I have 2 Indonesian REITs, both are owned and managed by the same owner, yet, their management of foreign exchange exposure could not have been more different.
The first REIT, Lippo Malls, collects rental income in Indonesian Rupiah (IDR) while holds debts in Singapore Dollar (SGD). Thus, when IDR falls against SGD, Lippo Malls' rental income and asset value in SGD drop while the debt value stays the same. This results in a sharp fall in both distribution per unit (DPU) to shareholders and net asset value (NAV). In 4Q2013, the quarterly DPU dropped from SGD0.0074 to SGD0.0056, a fall of 24.3%. The NAV fell from SGD0.56 to SGD0.41, a larger fall of 26.7%.
Figure 1 below shows the balance sheet of Lippo Malls as at end Dec 2013. Here, it clearly shows that property valuations as represented by Non-Current Assets fell from SGD1,756.5M to SGD1,415.7M while total debt went up from SGD472.5M to SGD622.5M (there was an additional debt of SGD150M during the same period).
|Fig 1: Lippo Malls' Balance Sheet as at 31 Dec 2013|
In contrast, First REIT pegs the rental income from its Indonesian properties to SGD and holds debts in SGD. Hence, when IDR falls against SGD, its rental income, asset value, DPU and NAV maintain their values. In 4Q2013, its quarterly DPU rose from SGD0.0172 to SGD0.0197, a rise of 14.5%. Its NAV rose from SGD0.83 to SGD0.97, a rise of 16.8%.
Why does Lippo Malls choose to hold its debts in SGD? The following 2 figures may shed some lights into its decision. Figures 2 and 3 below show the benchmark interest rates of Indonesia and Singapore respectively.
|Fig 2: Indonesian Benchmark Interest Rate|
|Fig 3: Singapore Benchmark Interest Rate|
From the 2 figures above, the Indonesian benchmark interest rate (prior to talks of tapering by the US Federal Reserves in May 2013) was about 5.75%. This is way above the Singapore benchmark interest rate of about 0.03% over the same period.
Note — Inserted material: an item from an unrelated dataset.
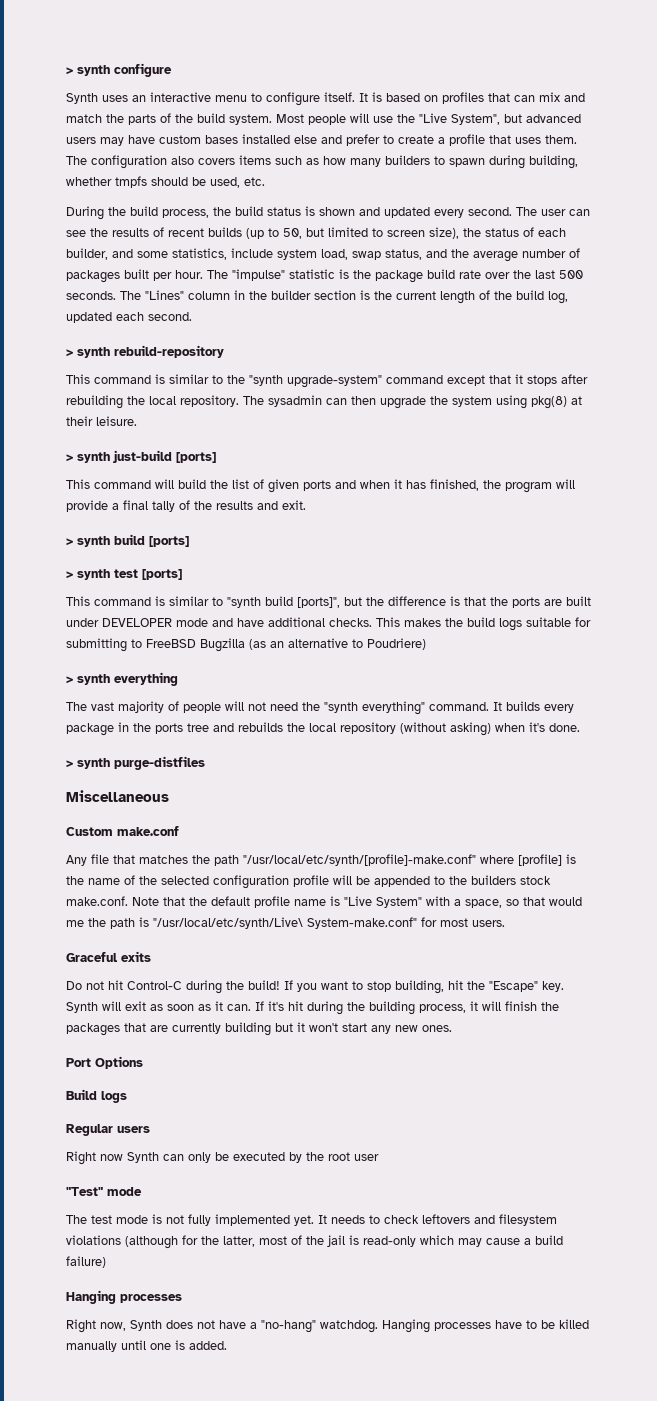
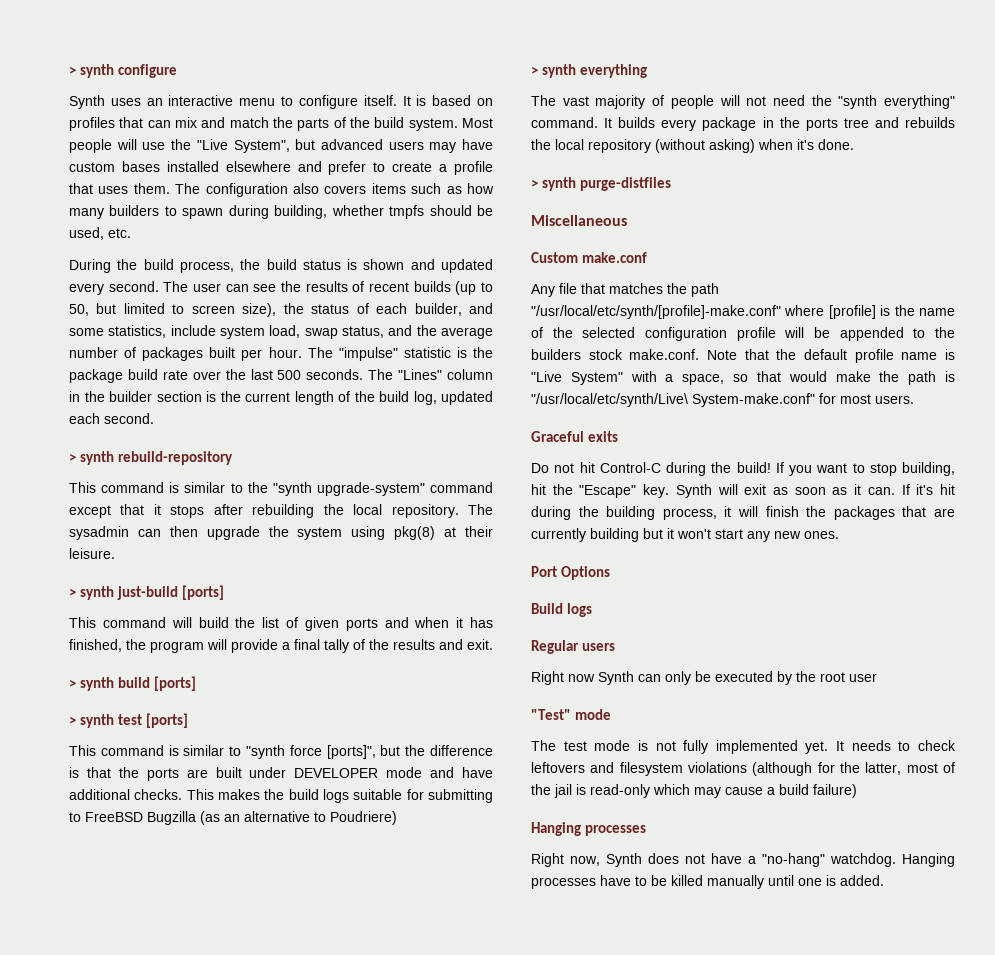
[294,135,317,144] else -> [225,161,291,172] elsewhere
[265,596,293,606] build -> [289,745,322,756] force
[66,920,84,927] me -> [835,371,871,382] make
Hence, by holding SGD denominated debts, Lippo Malls stands to save almost 5.72% in interest rate every year. There is a problem, however, which is IDR is constantly falling against SGD to compensate for the interest rate differential. When the fall is gradual, it usually does not pose any major problems. However, the fall in SGD/IDR forex rates after Aug 2013 was quite significant, as shown in the figure below.
|Fig 4: SGD/IDR Foreign Exchange Rates|
Beginning in Aug 2013, the SGD/IDR fell from 7,800 to 9,600, a fall of 18.8% in a period of 4 months. SGD denominated debts thus became more expensive by 18.8%. The interest rate savings from holding SGD denominated debts is more than completely wiped out by fall in IDR forex rates.
Overall, does it make sense to hold foreign currency debts? Even before the current forex volatility, the Asian Financial Crisis way back in 1997 shows that it can cause a lot of harm in holding foreign currency debts. Lippo Malls apparently have not learnt the lessons of the Asian Financial Crisis.